[What the task asks] Lines holding the string "true" are the ones to copy; find them all in the data.

BEGIN Input for this task

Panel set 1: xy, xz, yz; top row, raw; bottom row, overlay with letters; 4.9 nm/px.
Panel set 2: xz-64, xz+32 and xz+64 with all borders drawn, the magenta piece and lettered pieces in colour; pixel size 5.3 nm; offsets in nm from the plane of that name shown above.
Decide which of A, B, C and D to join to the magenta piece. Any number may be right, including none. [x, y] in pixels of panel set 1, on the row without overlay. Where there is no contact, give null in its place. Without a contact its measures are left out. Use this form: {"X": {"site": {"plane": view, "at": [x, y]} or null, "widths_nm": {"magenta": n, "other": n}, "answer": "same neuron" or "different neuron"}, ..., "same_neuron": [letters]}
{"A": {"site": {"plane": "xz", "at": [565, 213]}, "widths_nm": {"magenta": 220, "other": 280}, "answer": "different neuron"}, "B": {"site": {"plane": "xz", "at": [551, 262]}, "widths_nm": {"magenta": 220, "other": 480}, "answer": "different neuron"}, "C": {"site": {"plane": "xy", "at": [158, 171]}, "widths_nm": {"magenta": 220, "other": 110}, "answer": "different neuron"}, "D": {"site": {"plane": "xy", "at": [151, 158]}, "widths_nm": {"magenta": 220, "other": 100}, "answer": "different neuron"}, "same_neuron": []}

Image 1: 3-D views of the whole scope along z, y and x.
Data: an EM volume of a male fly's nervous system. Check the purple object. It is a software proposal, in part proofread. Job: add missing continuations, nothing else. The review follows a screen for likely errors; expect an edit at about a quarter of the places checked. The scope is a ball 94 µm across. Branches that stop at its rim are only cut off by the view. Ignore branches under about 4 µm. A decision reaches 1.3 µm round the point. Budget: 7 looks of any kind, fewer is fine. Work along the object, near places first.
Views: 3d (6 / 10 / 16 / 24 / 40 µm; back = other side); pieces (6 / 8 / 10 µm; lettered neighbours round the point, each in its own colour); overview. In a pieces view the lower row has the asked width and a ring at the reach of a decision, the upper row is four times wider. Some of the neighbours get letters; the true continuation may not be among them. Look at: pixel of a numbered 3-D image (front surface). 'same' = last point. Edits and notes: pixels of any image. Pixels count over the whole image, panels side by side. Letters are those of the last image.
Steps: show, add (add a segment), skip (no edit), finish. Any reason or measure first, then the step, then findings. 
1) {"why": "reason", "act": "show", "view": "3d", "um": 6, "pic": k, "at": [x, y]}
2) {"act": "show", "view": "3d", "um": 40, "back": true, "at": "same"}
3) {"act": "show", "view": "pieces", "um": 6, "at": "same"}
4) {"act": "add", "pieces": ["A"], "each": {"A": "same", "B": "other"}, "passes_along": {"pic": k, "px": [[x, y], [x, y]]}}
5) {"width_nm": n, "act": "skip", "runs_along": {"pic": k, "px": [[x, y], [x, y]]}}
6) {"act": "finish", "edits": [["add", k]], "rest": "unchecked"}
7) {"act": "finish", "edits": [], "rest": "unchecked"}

END Input for this task

[Result of this exercise]
Views: 3d (6 / 10 / 16 / 24 / 40 µm; back = other side); pieces (6 / 8 / 10 µm; lettered neighbours round the point, each in its own colour); overview. In a pieces view the lower row has the asked width and a ring at the reach of a decision, the upper row is four times wider. Some of the neighbours get letters; the true continuation may not be among them. Look at: pixel of a numbered 3-D image (front surface). 'same' = last point. Edits and notes: pixels of any image. Pixels count over the whole image, panels side by side. Letters are those of the last image.
2) {"act": "show", "view": "3d", "um": 40, "back": true, "at": "same"}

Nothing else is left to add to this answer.